Alexandra Daisy Ginsberg and Richard Mosse won the Grand Prize of the European Commission, which honours Innovation in Technology, Industry and Society stimulated by the Arts
The two winners of this year’s S+T+ARTS Prize have been announced, following an intense judging process.
The UK’s Alexandra Daisy Ginsberg and Ireland’s Richard Mosse scooped the top gongs, winning the Grand Prize for Artistic Exploration and for Innovative Collaboration respectively.
The prize is part of the S+T+ARTS – or Science, Technology and the Arts – initiative, which has been funded by the European Commission since 2016.
The programme honours the best of innovation in the technology, industry and society fields which has been stimulated by the arts.

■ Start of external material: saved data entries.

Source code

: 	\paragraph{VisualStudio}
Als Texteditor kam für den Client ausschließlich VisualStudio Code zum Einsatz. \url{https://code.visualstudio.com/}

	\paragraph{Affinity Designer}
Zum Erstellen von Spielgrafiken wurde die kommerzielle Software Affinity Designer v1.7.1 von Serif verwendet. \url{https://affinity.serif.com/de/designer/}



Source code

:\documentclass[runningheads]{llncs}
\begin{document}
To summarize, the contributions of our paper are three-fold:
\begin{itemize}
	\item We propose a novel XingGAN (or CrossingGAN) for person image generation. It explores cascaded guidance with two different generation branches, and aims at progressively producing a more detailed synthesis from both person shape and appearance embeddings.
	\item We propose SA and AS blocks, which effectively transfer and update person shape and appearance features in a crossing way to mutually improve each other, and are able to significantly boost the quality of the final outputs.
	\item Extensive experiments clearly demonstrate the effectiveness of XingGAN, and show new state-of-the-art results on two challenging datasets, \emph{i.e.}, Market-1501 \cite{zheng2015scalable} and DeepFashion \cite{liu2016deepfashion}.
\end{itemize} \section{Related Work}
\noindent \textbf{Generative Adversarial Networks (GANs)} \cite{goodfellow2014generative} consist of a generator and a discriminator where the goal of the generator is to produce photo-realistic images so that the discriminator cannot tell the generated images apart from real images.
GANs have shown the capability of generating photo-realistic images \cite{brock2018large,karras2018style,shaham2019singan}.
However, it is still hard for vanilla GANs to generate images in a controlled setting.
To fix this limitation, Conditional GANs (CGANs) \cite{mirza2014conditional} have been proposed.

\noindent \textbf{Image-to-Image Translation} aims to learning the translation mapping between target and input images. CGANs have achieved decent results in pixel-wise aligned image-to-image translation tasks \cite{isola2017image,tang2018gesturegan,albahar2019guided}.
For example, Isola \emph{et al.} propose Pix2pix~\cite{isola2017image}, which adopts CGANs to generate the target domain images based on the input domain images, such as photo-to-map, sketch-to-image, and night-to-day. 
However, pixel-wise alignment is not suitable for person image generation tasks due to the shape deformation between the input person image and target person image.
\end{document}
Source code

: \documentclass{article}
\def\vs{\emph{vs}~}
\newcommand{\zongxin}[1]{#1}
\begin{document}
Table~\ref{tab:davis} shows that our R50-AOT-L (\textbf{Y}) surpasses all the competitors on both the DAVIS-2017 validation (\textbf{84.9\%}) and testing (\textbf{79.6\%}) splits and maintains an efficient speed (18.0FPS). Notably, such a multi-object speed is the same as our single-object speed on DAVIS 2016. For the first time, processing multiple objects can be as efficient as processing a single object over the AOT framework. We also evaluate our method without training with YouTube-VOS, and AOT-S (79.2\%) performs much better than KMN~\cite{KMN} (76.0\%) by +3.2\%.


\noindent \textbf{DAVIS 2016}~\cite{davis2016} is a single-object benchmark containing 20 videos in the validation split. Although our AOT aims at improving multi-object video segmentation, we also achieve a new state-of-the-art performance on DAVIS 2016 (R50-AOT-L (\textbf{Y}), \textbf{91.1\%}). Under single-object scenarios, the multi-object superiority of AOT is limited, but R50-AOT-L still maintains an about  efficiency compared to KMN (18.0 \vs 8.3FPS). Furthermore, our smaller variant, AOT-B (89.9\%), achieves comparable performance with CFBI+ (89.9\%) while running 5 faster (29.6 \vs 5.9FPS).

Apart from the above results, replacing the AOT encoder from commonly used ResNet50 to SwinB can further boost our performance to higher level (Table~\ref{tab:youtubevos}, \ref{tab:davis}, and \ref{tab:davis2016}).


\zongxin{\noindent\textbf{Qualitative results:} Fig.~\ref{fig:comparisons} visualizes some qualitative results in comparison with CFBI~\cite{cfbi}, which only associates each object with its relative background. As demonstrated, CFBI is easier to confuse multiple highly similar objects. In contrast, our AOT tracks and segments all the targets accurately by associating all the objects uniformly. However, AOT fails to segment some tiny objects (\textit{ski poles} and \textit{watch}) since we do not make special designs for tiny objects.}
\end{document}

It focuses on projects which strive to improve economical, ecological and social challenges currently facing Europe – as well as those which will become apparent in the near future.
Using an artistic viewpoint at its core, S+T+ARTS aims to support innovation in ICT, using a holistic and human-centred approach.
Judged by a panel of experts including Spanish art historian M?nica Bello, Italian computer scientist Francesca Bria, EIT CEO Bernd Fesel who hails from Germany and Austrian Dr. Meinhard Lukas, a professor of civil law, the two winners triumphed over 169 applications from 78 countries that responded to an open call launched in January 2023.
Ginsberg won the prize for her work Pollinator Pathmaker, which is based at the Eden Project in Cornwall.
The remarkable piece of work is a permanent 55-metre-long living artwork which explores the vital role of pollinators including bees, moths and beetles.
Ginsberg took an artistic approach to the project which uses a specially designed algorithm and specially curated palette of plants to bring public attention to the current plight of pollinating creatures and the importance of maintaining their existence for the sake of humanity.
There has been a dramatic decline in pollinating insects over the last 40 years as a result of increased use of pesticides, habitat loss, climate change and invasive species and the Pollinator Pathmaker is set to be emulated in gardens across the UK and Europe.
Richard Mosse, who hails from Ireland but is based in New York, was awarded with the prestigious prize for his work Broken Spectre.
Created from 2018 to 2022, it’s an immersive, 74-minute film which documents destruction, degradation and environmental crimes in the Amazon Basin and its related ecosystems.
Using an array of photographic techniques, Mosse and his team show instances of illegal mining, logging and burning, industrial agriculture and indigenous activism alongside the increasingly stark rainforest which has been destroyed bit by bit in recent years.
Scientific studies have often predicted that the Amazon is close to reaching a tipping point where it would not be able to generate rain, resulting in mass forest dieback and carbon release at devastating levels, impacting life as we know it.
The project came at a time when Jair Bolsonaro was the president of Brazil. Under his rule, he was widely criticised for decimating the country’s environmental protection agencies and opening the floodgates of deforestation which exponentially accelerated the Amazon’s destruction.
He lost his premiership last year so there is still hope for the ecosystem – and Mosse’s work will only encourage those in charge to treat nature with the respect it deserves.
Between 2016 and 2022, the S+T+ARTS initiative has funded some 151 residencies to the tune of EUR4.5 million as well as honouring a further 208 projects.
It’s very much in demand – over the course of those seven years, there have been an impressive 14,291 submissions from a total of 96 different nations across the globe.